Esercizio: Nella recensione del concerto, con quale brano si apre l'esibizione dei Wild Nothing?

Testo scelto:
Old Fashioned Lover Boy
Vikowski

Lo accompagna l’amico Vincenzo Coppeta, in arte Vikowski, autore di un buon disco un paio di anni fa che speriamo abbia presto un seguito. Insieme eseguono proprio I Pray e Modern Life, al termine della quale Alessandro imbraccia la chitarra, che terrà da qui alla fine dell’esibizione. C’è spazio per un brano inedito, il cui titolo non viene annunciato, ma che nel suo minimalismo è davvero toccante e ben riuscita. Alessandro è vocalmente ispirato, usa una vasta gamma di tonalità, ha un’espressività che a tratti sconfina con il Soul e di fatto riesce a convincente tutti, a giudicare dal silenzio assoluto che si respira durante il set. C’è spazio anche per qualcosa di vecchio, con le ormai stra collaudate Oh My Love e Bowling Green e quella Burn Burn ormai diventata manifesto personale, eseguita in solitaria e sempre di grande effetto. Lo attendiamo in un concerto suo quando uscirà il disco ma per ora possiamo dire che è stato bellissimo ritrovarlo in piena forma.

Old Fahioned Lover Boy

Il cambio palco è rapido, con i Wild Nothing che, senza Tatum, salgono sul palco per il line check, tranquilli e beati come se fossero in sala prove. Il concerto inizia pochi minuti dopo e si apre con Nocturne, quasi a dichiarare che ok, va bene il presente, ma a volte il passato ha un peso che non si può ignorare. Nathan Goodman (chitarra), Jeff Haley (basso), Matt Kallman (tastiere) e Elroy Finn (batteria), sono vestiti come degli scappati di casa, look sciatto e anonimo, perfetto per una gita al Mall la domenica pomeriggio. Quando attaccano a suonare però, non ce n’è per nessuno. La loro carica melodica è irresistibile, l’impasto sonoro straordinariamente omogeneo, di una purezza cristallina, ma il tiro dato dalla batteria e la potenza di certe chitarre donano ai brani un tiro ed un impatto che mancavano nella versione in studio. Jack è poi totalmente a suo agio, perfette le sue pennate, suadente la voce, che regge bene, nonostante qualche piccolo cedimento nel finale.

La setlist è dal canto suo prevedibile ma anche abbastanza sorprendente. Prevedibile perché gran parte di essa è occupata dai brani di “Indigo”. I quali rendono bene, anzi benissimo, dal groove sensuale di Bend e Flawed in Translation, alle melodie trascinanti di Wheel of Misfortune, Shallow Water e Letting Go, fino alle calde suggestioni ottantiane di Canyon On Fire (col suo riff che richiama fortemente la Never Let Me Down Again dei Depeche Mode) e Partners in Motion. Insomma, dal vivo Indigo diventa ancora di più un grande disco, senza dubbio la prova più matura e consapevole di questa band.

Materiale elencato:
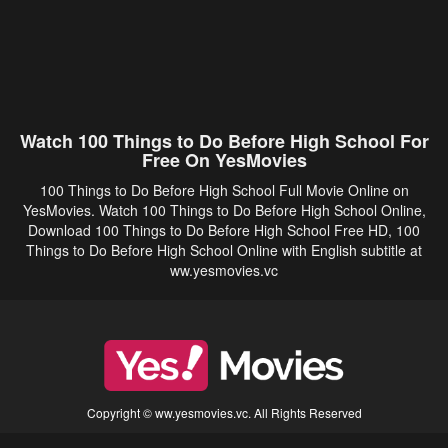
Watch 100 Things to Do Before High School For
Free On YesMovies
100 Things to Do Before High School Full Movie Online on
YesMovies. Watch 100 Things to Do Before High School Online,
Download 100 Things to Do Before High School Free HD, 100
Things to Do Before High School Online with English subtitle at
ww.yesmovies.vc
Copyright © ww.yesmovies.vc. All Rights Reserved
Disclaimer: This site does not store any files on its server. All contents are provided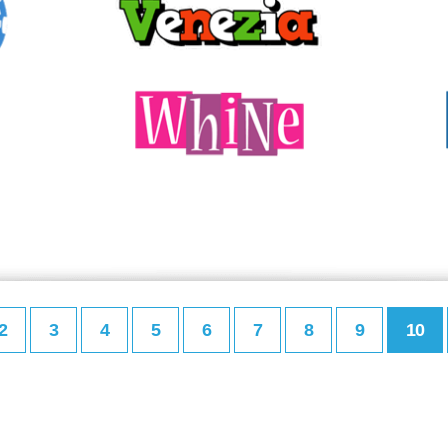
2
3
4
5
6
7
8
9
10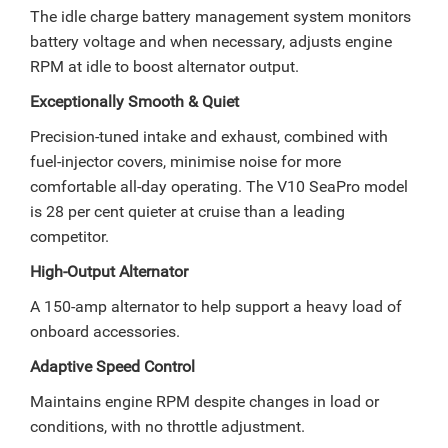
The idle charge battery management system monitors
battery voltage and when necessary, adjusts engine
RPM at idle to boost alternator output.
Exceptionally Smooth & Quiet
Precision-tuned intake and exhaust, combined with
fuel-injector covers, minimise noise for more
comfortable all-day operating. The V10 SeaPro model
is 28 per cent quieter at cruise than a leading
competitor.
High-Output Alternator
A 150-amp alternator to help support a heavy load of
onboard accessories.
Adaptive Speed Control
Maintains engine RPM despite changes in load or
conditions, with no throttle adjustment.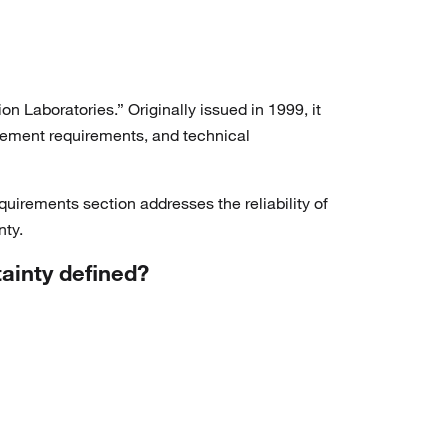
 Laboratories.” Originally issued in 1999, it
gement requirements, and technical
irements section addresses the reliability of
nty.
tainty defined?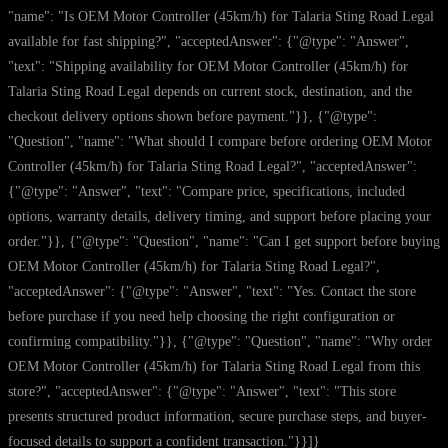
"name": "Is OEM Motor Controller (45km/h) for Talaria Sting Road Legal
available for fast shipping?", "acceptedAnswer": {"@type": "Answer",
"text": "Shipping availability for OEM Motor Controller (45km/h) for
Talaria Sting Road Legal depends on current stock, destination, and the
checkout delivery options shown before payment."}}, {"@type":
"Question", "name": "What should I compare before ordering OEM Motor
Controller (45km/h) for Talaria Sting Road Legal?", "acceptedAnswer":
{"@type": "Answer", "text": "Compare price, specifications, included
options, warranty details, delivery timing, and support before placing your
order."}}, {"@type": "Question", "name": "Can I get support before buying
OEM Motor Controller (45km/h) for Talaria Sting Road Legal?",
"acceptedAnswer": {"@type": "Answer", "text": "Yes. Contact the store
before purchase if you need help choosing the right configuration or
confirming compatibility."}}, {"@type": "Question", "name": "Why order
OEM Motor Controller (45km/h) for Talaria Sting Road Legal from this
store?", "acceptedAnswer": {"@type": "Answer", "text": "This store
presents structured product information, secure purchase steps, and buyer-
focused details to support a confident transaction."}}]}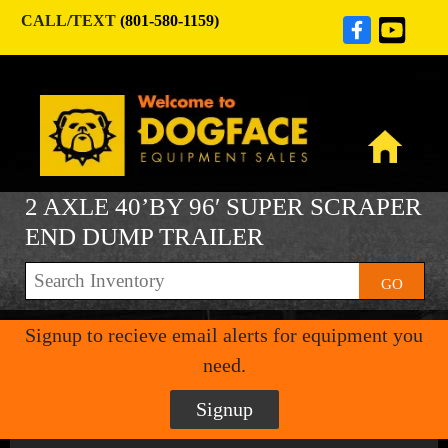
CALL/TEXT
(801-580-1159)
2 AXLE 40’BY 96′ SUPER SCRAPER
END DUMP TRAILER
GO
Signup to recieve email alerts for equipment you
need.
Signup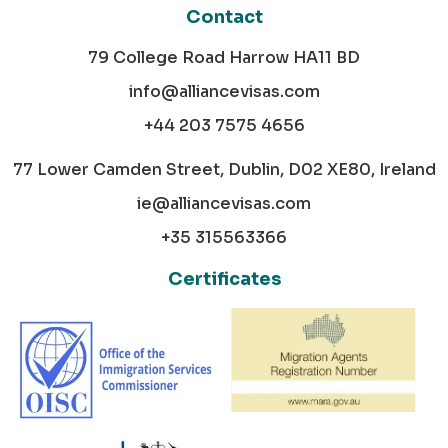
Contact
79 College Road Harrow HA11 BD
info@alliancevisas.com
+44 203 7575 4656
77 Lower Camden Street, Dublin, D02 XE80, Ireland
ie@alliancevisas.com
+35 315563366
Certificates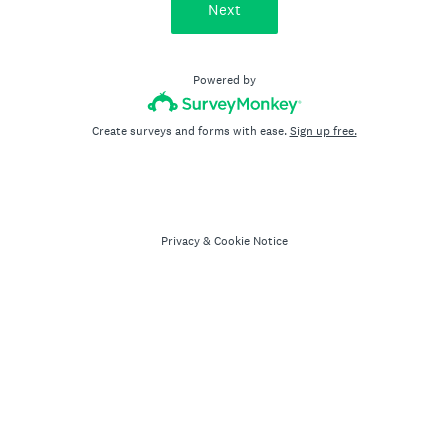
Next
Powered by
Create surveys and forms with ease.
Sign up free.
Privacy
&
Cookie Notice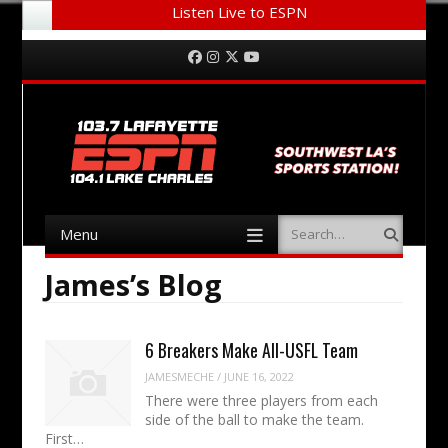
Listen Live to ESPN
Menu
Skip to content
Facebook
Instagram
Twitter
YouTube
Menu
Search
Skip to content
James’s Blog
6 Breakers Make All-USFL Team
JAMESMECHE
/
JUNE 16, 2022
There were three players from each
side of the ball to make the team.
First…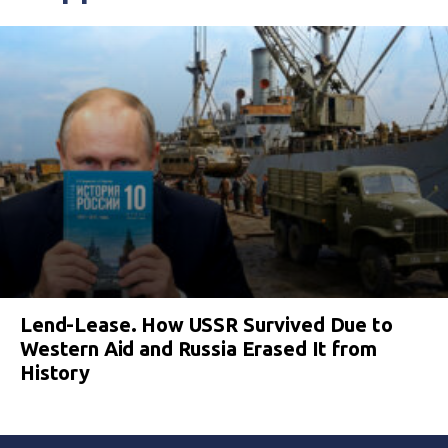
Lend-Lease. How USSR Survived Due to
Western Aid and Russia Erased It from
History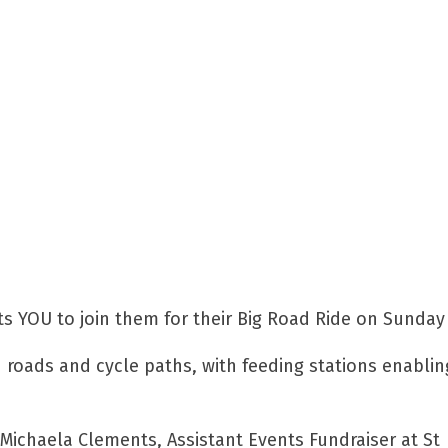
ts YOU to join them for their Big Road Ride on Sunday 
d roads and cycle paths, with feeding stations enablin
,” Michaela Clements, Assistant Events Fundraiser at St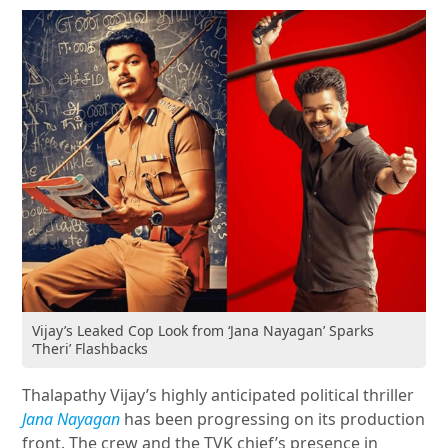
Vijay’s Leaked Cop Look from ‘Jana Nayagan’ Sparks
‘Theri’ Flashbacks
Thalapathy Vijay’s highly anticipated political thriller
Jana Nayagan
has been progressing on its production
front. The crew and the TVK chief’s presence in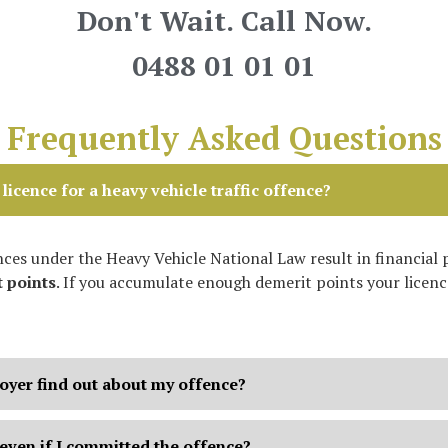
Don't Wait. Call Now.
0488 01 01 01
Frequently Asked Questions
licence for a heavy vehicle traffic offence?
ces under the Heavy Vehicle National Law result in financial 
 points
. If you accumulate enough demerit points your licence
oyer find out about my offence?
even if I committed the offence?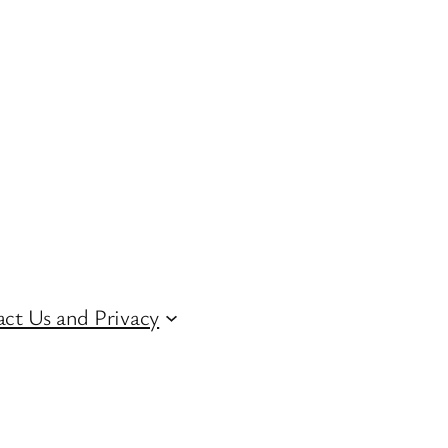
ct Us and Privacy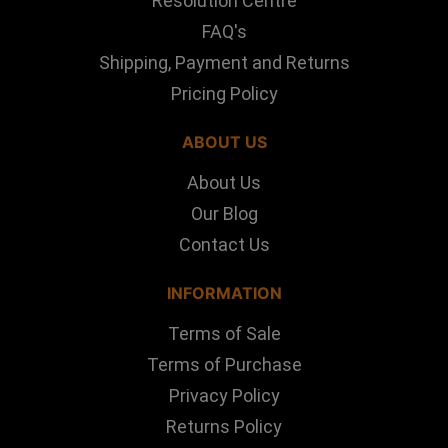
Resolution Centre
FAQ's
Shipping, Payment and Returns
Pricing Policy
ABOUT US
About Us
Our Blog
Contact Us
INFORMATION
Terms of Sale
Terms of Purchase
Privacy Policy
Returns Policy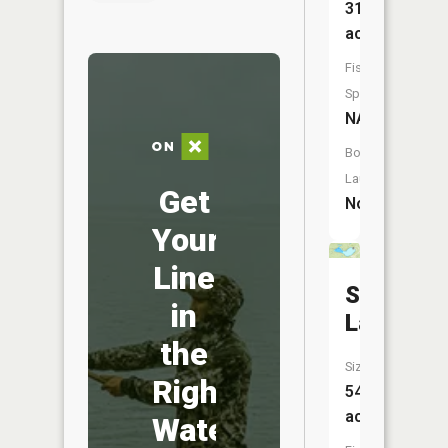
31
acres
Fish
Species:
NA
Boat
Launch:
Get
No
Your
Line
Sand
in
Lake
the
Size:
Right
54
acres
Water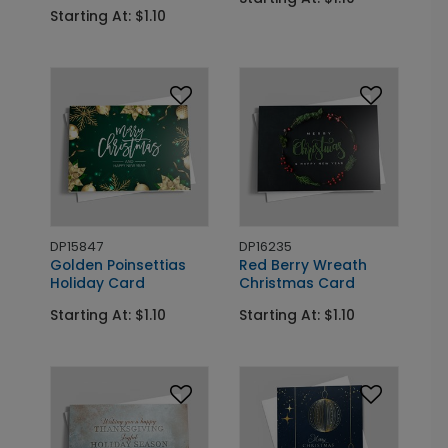
Starting At: $1.10
DP15847
DP16235
Golden Poinsettias
Red Berry Wreath
Holiday Card
Christmas Card
Starting At: $1.10
Starting At: $1.10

Soluzione: Con Nocturne.